Ann Smith, a spokeswoman for Medco Health Solutions, a large
pharmaceutical managed care company that negotiates rebates and discounts
on behalf of drug plans, said the 6.6 percent wholesale price increases
were "generally what we are also seeing." The difference in inflation between
name-brand and generic drugs is illustrated by statins - drugs used to
lower cholesterol. Early this year Pfizer raised the wholesale price 5
percent for Lipitor, the best-selling statin, to $2.17 each for
10-milligram pills and $3.15 each for 20-milligram pills.

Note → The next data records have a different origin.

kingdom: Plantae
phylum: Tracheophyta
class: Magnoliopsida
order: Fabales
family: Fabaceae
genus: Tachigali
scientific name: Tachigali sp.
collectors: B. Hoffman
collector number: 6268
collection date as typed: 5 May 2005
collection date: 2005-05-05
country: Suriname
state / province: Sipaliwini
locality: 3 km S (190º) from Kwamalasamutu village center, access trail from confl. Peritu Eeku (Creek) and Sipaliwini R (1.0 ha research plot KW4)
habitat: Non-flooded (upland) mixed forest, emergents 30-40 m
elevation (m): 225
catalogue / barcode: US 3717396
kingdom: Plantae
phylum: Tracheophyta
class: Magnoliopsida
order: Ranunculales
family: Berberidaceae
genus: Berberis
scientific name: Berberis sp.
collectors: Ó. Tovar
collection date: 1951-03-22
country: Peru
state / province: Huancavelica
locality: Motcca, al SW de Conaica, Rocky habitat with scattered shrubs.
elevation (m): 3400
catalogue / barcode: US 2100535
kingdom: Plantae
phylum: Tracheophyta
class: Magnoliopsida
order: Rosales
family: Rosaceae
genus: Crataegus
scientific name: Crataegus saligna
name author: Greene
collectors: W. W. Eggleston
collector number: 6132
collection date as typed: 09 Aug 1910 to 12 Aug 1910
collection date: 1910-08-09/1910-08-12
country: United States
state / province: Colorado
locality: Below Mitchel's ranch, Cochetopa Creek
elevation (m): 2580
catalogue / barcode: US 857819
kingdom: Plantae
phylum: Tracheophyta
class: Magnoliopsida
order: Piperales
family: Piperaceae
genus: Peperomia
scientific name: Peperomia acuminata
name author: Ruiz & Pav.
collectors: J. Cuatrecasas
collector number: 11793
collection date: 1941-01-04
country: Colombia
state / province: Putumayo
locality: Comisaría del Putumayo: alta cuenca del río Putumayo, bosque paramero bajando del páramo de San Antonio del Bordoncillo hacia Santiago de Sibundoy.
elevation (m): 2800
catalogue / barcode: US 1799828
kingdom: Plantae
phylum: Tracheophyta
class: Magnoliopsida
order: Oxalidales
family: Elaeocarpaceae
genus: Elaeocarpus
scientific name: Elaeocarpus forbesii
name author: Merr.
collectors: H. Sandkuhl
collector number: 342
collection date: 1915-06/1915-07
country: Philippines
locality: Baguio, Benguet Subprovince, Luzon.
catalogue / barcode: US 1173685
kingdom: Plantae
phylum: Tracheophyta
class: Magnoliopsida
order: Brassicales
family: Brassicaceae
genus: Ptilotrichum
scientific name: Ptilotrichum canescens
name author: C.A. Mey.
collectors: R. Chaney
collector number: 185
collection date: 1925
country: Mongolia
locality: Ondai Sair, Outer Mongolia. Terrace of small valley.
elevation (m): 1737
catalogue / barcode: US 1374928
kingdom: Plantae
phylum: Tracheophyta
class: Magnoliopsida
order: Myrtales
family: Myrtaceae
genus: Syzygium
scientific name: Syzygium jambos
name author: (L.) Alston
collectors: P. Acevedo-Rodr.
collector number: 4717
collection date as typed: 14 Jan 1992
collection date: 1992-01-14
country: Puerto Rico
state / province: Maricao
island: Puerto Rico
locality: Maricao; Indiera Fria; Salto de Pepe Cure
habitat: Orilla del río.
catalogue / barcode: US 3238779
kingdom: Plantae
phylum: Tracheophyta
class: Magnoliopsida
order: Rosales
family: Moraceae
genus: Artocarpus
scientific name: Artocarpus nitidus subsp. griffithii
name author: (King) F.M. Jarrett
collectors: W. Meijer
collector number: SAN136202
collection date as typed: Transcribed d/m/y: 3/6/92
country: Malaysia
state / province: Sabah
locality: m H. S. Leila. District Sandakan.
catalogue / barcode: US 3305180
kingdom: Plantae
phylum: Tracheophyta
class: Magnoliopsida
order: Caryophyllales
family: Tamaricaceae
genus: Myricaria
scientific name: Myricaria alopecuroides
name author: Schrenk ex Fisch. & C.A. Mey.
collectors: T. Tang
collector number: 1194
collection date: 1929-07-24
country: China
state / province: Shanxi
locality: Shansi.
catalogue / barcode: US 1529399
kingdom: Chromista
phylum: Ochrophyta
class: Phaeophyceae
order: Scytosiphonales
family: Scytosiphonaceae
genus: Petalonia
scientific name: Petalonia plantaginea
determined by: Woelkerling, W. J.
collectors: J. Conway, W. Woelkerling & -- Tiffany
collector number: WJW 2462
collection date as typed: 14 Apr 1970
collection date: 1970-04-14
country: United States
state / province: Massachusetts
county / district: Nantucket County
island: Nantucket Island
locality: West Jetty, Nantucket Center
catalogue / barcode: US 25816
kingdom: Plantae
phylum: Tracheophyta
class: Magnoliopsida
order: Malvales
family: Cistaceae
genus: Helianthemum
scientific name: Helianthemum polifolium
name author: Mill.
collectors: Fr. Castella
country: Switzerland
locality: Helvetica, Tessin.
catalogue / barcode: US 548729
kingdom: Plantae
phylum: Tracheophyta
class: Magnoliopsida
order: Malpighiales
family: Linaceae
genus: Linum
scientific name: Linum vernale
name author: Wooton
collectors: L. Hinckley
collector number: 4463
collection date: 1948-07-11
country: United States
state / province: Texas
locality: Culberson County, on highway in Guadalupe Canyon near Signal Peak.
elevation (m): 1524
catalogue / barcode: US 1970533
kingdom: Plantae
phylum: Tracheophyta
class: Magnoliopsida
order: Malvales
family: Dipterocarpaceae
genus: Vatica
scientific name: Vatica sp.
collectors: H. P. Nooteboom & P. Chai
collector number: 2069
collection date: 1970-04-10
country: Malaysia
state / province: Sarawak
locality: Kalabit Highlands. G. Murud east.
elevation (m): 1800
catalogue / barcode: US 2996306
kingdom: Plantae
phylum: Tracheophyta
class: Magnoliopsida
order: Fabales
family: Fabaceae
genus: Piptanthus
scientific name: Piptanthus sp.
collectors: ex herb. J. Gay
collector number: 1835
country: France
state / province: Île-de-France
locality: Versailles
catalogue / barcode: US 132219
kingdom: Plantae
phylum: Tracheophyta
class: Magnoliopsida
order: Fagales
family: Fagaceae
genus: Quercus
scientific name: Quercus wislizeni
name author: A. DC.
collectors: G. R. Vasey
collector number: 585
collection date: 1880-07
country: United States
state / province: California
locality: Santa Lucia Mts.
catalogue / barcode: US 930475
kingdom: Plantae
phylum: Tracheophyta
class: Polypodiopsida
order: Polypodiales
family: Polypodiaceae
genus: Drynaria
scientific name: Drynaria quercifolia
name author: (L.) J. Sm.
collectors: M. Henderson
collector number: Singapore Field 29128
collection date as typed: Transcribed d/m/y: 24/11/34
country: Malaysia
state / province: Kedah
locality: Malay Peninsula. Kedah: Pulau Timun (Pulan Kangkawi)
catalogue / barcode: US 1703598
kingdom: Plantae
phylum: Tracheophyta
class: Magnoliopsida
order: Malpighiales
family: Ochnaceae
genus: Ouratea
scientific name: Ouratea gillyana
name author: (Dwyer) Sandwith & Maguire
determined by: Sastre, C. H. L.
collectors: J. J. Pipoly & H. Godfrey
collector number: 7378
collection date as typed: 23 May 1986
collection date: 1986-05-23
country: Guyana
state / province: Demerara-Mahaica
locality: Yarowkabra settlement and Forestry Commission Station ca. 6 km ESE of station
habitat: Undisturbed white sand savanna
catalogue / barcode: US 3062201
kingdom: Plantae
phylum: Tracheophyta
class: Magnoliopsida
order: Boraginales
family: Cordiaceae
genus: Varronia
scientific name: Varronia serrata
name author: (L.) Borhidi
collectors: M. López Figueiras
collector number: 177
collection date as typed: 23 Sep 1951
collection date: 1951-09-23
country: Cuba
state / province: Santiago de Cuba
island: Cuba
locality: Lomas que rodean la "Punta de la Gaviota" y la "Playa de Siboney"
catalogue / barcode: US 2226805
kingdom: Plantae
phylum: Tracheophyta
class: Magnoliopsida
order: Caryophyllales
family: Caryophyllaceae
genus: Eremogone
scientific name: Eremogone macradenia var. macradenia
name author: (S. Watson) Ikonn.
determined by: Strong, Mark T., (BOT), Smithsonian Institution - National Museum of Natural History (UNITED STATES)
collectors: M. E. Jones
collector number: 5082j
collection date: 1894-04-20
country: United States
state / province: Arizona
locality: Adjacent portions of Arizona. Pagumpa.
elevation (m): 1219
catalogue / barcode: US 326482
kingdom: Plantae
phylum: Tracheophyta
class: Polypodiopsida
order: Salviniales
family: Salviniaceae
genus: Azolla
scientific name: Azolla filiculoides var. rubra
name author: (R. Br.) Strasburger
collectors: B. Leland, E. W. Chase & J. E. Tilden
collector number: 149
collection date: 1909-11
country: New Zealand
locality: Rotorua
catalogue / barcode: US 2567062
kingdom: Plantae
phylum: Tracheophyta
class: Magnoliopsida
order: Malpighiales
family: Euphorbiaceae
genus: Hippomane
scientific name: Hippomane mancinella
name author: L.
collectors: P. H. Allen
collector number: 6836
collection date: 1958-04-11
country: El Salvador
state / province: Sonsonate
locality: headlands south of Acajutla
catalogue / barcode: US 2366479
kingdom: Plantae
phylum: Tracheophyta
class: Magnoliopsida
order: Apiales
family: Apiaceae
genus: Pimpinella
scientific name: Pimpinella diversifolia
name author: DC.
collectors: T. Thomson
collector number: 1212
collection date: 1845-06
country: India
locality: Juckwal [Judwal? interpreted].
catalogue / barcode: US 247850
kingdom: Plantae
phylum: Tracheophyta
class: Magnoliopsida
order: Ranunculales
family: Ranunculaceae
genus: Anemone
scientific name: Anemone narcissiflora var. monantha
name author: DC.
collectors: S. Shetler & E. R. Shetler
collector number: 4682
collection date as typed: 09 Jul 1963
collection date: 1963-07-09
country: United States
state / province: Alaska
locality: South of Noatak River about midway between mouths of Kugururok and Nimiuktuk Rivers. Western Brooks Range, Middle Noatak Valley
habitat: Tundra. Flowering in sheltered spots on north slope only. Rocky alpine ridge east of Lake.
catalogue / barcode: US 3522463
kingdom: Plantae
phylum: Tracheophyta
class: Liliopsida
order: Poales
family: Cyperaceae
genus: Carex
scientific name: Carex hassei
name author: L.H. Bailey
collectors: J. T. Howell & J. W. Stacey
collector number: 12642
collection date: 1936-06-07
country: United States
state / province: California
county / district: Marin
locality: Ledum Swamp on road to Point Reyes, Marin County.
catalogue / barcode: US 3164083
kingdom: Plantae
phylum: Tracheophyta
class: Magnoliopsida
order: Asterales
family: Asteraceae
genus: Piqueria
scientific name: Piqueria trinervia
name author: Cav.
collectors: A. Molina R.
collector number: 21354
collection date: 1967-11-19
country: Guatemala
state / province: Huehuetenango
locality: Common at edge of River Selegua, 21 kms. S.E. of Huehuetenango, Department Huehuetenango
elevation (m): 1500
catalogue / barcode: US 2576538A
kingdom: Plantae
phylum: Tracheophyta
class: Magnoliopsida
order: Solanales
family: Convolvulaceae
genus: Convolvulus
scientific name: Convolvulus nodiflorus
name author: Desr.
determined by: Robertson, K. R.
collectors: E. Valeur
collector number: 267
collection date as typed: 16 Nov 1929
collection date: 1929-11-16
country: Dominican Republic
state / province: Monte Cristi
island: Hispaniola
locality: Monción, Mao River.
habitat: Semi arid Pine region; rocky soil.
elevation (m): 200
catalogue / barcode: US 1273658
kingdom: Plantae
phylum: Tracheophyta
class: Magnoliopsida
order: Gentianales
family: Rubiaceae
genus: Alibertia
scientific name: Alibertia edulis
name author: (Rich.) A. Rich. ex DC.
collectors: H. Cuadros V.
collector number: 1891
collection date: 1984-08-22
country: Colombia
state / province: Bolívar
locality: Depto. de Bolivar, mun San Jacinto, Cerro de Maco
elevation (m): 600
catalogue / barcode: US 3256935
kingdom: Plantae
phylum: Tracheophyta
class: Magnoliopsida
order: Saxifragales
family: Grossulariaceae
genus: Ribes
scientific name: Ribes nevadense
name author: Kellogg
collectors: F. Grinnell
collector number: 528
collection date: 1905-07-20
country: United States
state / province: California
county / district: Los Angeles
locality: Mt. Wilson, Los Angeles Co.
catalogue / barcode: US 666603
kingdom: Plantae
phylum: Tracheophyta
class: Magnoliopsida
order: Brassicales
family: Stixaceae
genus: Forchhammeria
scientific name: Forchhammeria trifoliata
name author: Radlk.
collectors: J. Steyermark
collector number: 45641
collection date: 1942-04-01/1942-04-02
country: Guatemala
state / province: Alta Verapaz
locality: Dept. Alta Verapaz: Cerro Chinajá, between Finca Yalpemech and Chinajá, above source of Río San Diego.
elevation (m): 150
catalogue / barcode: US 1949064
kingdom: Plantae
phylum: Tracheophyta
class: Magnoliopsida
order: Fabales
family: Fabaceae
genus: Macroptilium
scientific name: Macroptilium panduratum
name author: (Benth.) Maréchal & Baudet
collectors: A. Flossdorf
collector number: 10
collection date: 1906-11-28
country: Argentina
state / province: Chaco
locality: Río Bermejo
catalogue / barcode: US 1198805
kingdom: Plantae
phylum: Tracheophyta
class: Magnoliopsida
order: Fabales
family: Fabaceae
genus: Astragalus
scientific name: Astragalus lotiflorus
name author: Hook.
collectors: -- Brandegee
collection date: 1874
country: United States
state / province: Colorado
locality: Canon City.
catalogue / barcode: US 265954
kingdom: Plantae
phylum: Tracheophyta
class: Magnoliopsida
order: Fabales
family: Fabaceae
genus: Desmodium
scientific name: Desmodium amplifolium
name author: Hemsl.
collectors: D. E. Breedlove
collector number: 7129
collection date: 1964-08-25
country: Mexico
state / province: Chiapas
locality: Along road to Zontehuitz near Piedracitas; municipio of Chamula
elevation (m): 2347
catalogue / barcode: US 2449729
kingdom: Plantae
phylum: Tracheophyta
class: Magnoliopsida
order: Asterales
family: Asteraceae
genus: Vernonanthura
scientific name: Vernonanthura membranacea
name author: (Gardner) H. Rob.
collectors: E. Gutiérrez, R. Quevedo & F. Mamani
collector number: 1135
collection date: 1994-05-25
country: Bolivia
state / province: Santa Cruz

But there was no increase in the $1.18 wholesale price for several
generic versions of Mevacor, an older statin.
Other price increases in the first quarter of 2005 on AARP's list of
"top brand-name prescription drug products" included Merck's
Fosamax calcium treatment, up 4.9 percent, and Sanofi Pharmaceutical's
Ambien sleeping pills, up 5 percent.
More than half the drugs in the sample, 110 of 195, had increases
in manufacturers' wholesale prices in the first quarter of 2005. For a
typical older American who regularly takes three brand-name prescription
drugs for a chronic condition, the price for a year's worth of those drugs
would probably have increased $866, on average, since 2000, AARP said.